- [GIVEN PASSAGE]
────────────────────────────────────────

ROBERT ST JOHN: End-of-the-year dining list 2012

By Robert St. John

Every year for the past 12 years I have written an end-of-the-year column consisting of the favorite meals I have eaten throughout the previous year. The list is not about fine dining and upscale restaurants, exclusively. Some of the best meals I eat throughout the year are in people’s homes or in dive-bar restaurants I call “joints.”
2012 was an atypical year. The first two months were spent winding down an eating/writing excursion through 17 European countries. Later in the year, I returned to Tuscany for two weeks. As I sit here today looking back though the 2012 looking glass, the meals that made the greatest impressions on me are easy to remember:
10.) R&G Lounge Chinatown, San Francisco: The best Chinese restaurant I have ever visited. Period. The salt calamari was worth the red-eye flight home.
9.) Lunch at Antica Macelleria Cecchini, Ponzano, Italy: Dario Cecchini is legendary throughout the world. He works in his family butcher shop that has been in business for over 255 years, sings, dances, pours free grappa, and poses for photos with tourists. But behind the shtick he’s a man who knows his meat, and can operate an efficient, creative, and profitable restaurant operation.
8.) Mississippi Country Supper, Ann Ladner home, Sandy Hook, Miss.: My friend Jonathan invited several people to his grandmother’s home in the small community of Sandy Hook. What followed was a legendary feeding. Even in the annals of my culinary adventures, this one was memorable. The food was true, down-to-the-Marion-County-earth heritage cuisine. I ate five cathead biscuits that were slathered with butter and topped with homemade peach, strawberry, and fig preserves.

────────────────────────────────────────

- [PROVIDED MATERIAL]

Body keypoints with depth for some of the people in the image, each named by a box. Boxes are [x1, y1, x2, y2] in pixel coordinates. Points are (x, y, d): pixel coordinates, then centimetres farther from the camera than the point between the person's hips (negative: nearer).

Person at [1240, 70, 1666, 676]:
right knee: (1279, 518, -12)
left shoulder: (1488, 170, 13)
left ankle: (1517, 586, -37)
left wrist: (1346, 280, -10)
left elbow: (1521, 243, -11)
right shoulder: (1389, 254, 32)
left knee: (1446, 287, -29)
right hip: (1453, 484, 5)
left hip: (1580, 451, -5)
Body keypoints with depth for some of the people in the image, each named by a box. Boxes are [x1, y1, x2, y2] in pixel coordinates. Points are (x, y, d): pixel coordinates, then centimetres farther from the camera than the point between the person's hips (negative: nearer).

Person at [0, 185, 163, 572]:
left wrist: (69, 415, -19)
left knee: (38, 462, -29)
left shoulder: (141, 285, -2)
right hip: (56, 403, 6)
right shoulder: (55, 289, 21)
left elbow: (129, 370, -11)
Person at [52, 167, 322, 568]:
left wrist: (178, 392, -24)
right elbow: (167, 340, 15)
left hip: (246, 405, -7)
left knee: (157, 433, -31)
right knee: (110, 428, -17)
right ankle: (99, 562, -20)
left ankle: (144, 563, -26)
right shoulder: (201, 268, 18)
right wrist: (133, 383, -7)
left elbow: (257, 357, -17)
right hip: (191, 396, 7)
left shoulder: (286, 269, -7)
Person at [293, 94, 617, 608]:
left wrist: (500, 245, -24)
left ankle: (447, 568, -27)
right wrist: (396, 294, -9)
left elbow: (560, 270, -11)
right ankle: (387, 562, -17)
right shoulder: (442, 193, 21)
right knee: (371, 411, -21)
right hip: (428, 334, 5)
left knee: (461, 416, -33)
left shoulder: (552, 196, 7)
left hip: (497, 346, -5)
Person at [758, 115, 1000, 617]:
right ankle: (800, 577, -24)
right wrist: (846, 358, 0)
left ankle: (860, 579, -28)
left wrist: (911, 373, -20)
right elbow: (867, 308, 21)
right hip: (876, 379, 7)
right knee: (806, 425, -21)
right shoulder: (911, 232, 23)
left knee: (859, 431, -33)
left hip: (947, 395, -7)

────────────────────────────────────────

- [TASKS TO COMPLETE]
[A] According to the dining column, through how many European countries did the eating and writing excursion travel?
[B] Extract from the dining column the passage starting with "2012 was an" and going on through "red-eye flight home.".
The entries above come from a source separate from the dining column.

- [RESPONSES FOR EACH TASK]
[A] 17

[B]
2012 was an atypical year. The first two months were spent winding down an eating/writing excursion through 17 European countries. Later in the year, I returned to Tuscany for two weeks. As I sit here today looking back though the 2012 looking glass, the meals that made the greatest impressions on me are easy to remember:
10.) R&G Lounge Chinatown, San Francisco: The best Chinese restaurant I have ever visited. Period. The salt calamari was worth the red-eye flight home.